> [Exercise prompt]
Turn the records from the line containing "Which series has the widest spread of values?" through the end of the records into a numbered list, leaving out blank lines.

BEGIN Record excerpts

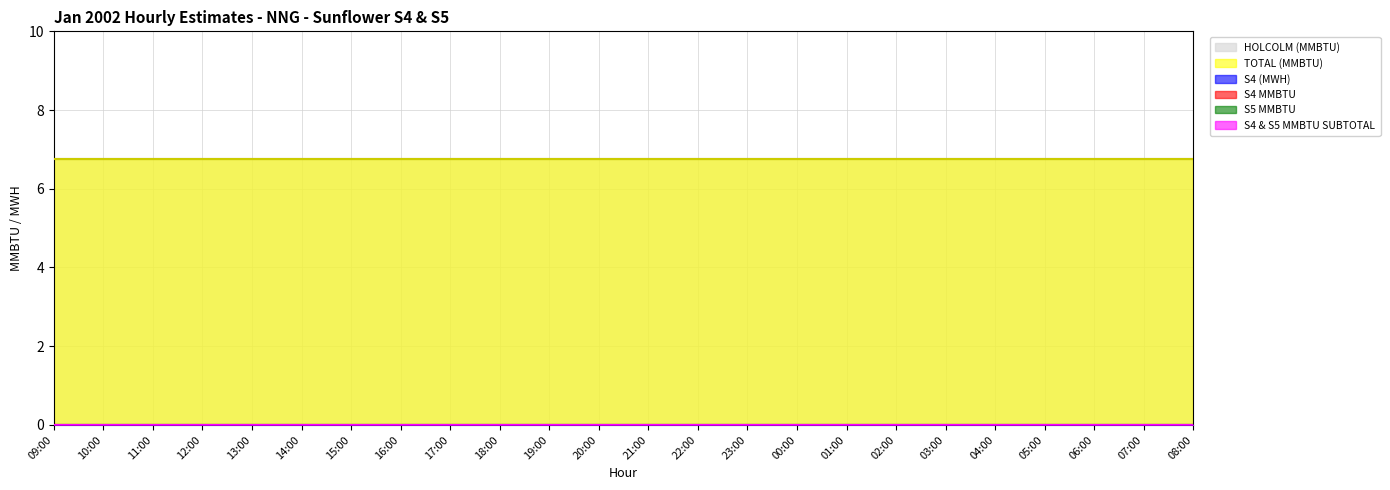

How many categories are shown in the chart?

24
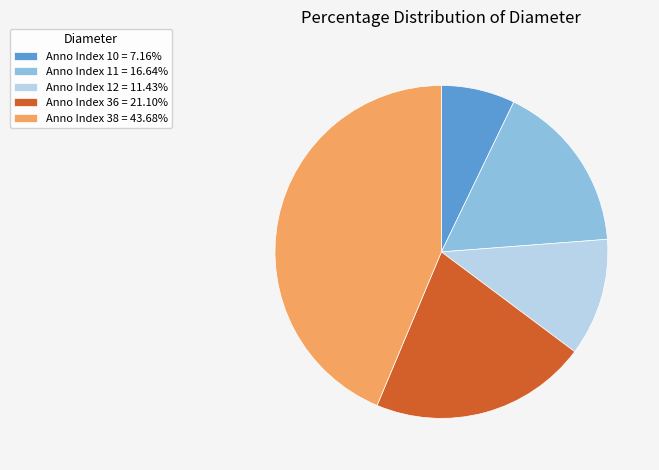

How many segments does this pie chart have?

5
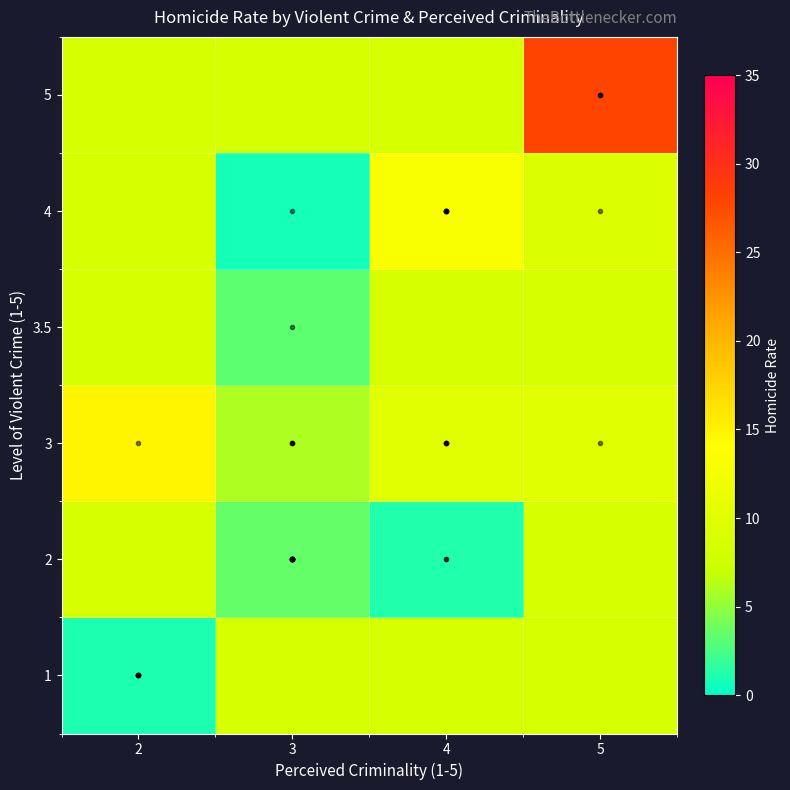

Which series has the widest spread of values?

row_5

END Record excerpts

> [Answer for this exercise]
1. Which series has the widest spread of values?
2. row_5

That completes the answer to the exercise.